Daddy paid Ida Mae’s wages, and Mama ordered her around, but Ida Mae made it clear that I was her job. Not Ford, and not housemaid’s work, kitchen work, or running errands for Mama. For a long time, Mama was too relieved not to have to take care of me herself to want to bend Ida Mae to her will. Whenever Mamadee got started on how insolent Ida Mae Oakes was, not to bring her sweet tea when she wanted it, or polish Ford’s shoes, because Ida Mae was too busy taking care of me, and how Mama didn’t understand how to be firm with those people, Mama would point out that it was Ida Mae Oakes who had stopped me crying all the time.

Mamadee and Mama didn’t care how Ida Mae did it, though Mamadee suspected Ida Mae of having spiked the diluted canned milk formula with moonshine. They agreed that if she hadn’t taken me out of the house and quieted me enough to live with normal people, they would both have been driven to the mental hospital and would probably still be there. Of course, if they were ever driven to the mental hospital, they would not let themselves go and sit around in bathrobes with their hair undone, like some people did.

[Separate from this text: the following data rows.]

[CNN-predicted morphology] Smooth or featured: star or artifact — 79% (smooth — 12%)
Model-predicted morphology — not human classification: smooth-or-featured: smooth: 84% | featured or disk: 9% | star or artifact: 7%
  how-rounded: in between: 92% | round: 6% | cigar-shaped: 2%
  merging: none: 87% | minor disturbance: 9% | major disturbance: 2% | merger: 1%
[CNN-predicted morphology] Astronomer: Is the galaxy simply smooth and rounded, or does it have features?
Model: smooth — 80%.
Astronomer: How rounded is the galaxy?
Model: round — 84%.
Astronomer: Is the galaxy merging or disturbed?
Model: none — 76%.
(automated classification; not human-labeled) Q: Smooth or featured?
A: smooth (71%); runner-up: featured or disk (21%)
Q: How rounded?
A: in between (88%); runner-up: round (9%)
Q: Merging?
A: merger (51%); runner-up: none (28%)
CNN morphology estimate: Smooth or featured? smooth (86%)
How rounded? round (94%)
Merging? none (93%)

Mama fired Ida Mae Oakes between my fifth and sixth birthdays, and there I was with my seventh near upon me, and I missed Ida Mae some time or other about every day. Mama didn’t know that I wrote letters to Ida Mae Oakes or that Daddy mailed them for me. The letters that came back for me, Daddy let me read when we were driving around, and then he would take them and hide them in his desk at the Montgomery dealership. It was highly deceitful, of course, but Daddy was some angry with Mama for firing Ida Mae, and I was too. Daddy said that we had to keep the peace in the house, Mama had her reasons and I would understand when I was older. Looking each other right in the eye, we both knew that he was saying that lying was gone save him some trouble with Mama. He was shamefaced and diminished, and I hated Mama for driving him to lies because it cost him so much more than it ever did her. I would lie the crows out of the sky for Daddy.

While I missed Ida Mae Oakes, I don’t expect that she missed me. Ida Mae Oakes was a professional. My letters to her were more like report cards, to let her know that I hadn’t forgotten all she taught me. Her return letters were prompt and polite but no more personal than a note brought home from the teacher. Nobody reading them could accuse her of encouraging me to defy Mama.

The way Ida Mae stopped me crying all the time was simple. She sang to me.